Gallup finds they also have little faith in their company's leadership:

  • 22% of employees strongly agree that the leadership of their organization has a clear direction for the organization
  • 15% of employees strongly agree that the leadership of their organization makes them enthusiastic about the future
  • 13% of employees strongly agree that the leadership of their organization communicates effectively with the rest of the organization

Organizations aren't giving employees enough compelling reasons to stay. So it's no surprise that most employees (91%) say that the last time they changed jobs, they left their company to do so.

Regardless of all the changes in the workplace, people remain essential to an organization's success or failure. Of course, leaders have to think about their technology, policies, products and services -- but that's only because these are factors that influence the engagement and success of their employees. The key to an organization's growth has been -- and always will be -- its workforce.

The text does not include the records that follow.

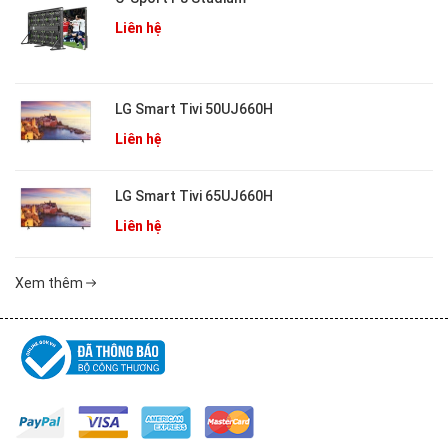
Liên hệ
LG Smart Tivi 50UJ660H
Liên hệ
LG Smart Tivi 65UJ660H
Liên hệ
Xem thêm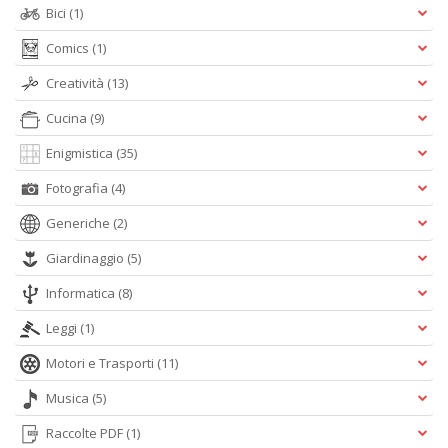
+
Bici
(1)
D
Comics
(1)
Creatività
(13)
Cucina
(9)
Fa
S
Enigmistica
(35)
n
Fotografia
(4)
+
D
Generiche
(2)
Giardinaggio
(5)
Informatica
(8)
Leggi
(1)
Motori e Trasporti
(11)
A
L
Musica
(5)
O
C
Raccolte PDF
(1)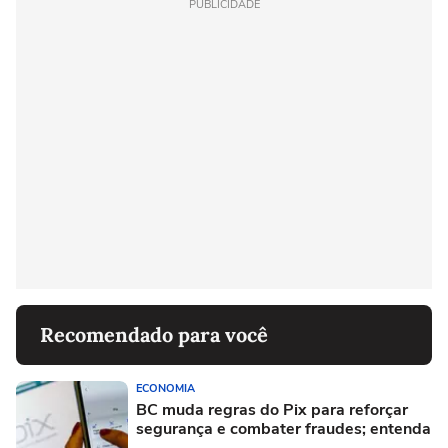
PUBLICIDADE
Recomendado para você
ECONOMIA
BC muda regras do Pix para reforçar
segurança e combater fraudes; entenda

The truth is, organizations have nowhere to hide. They have to adapt to the needs of the modern workforce. If they don't, they'll struggle to attract and keep great employees and, therefore, customers.

Analytics and Advice for Managing the Modern Workforce

Gallup created the State of the American Workplace report to help leaders cut through the clutter. The report provides analytics and advice on various aspects of the modern workforce, pinpointing the issues that matter most in attracting, retaining and engaging employees.

The report reveals an unsettling pattern in the U.S. workplace, one that leaders need to respond to if they want to get the most out of their workforce. The one thing leaders cannot do is nothing. They cannot wait for trends to pass them by, and they cannot wait for millennials to get older and start behaving like baby boomers. That won't happen. This workforce isn't going to acclimate to the status quo.

The rulebook is being rewritten. There is a sense of urgency for leaders to define and convey their vision more clearly and to rally their employees around it. Leaders must decide what role they want to play in their organization -- now, in the midst of change, and in the future. They can be passive bystanders or active participants in creating and guiding an exceptional workplace.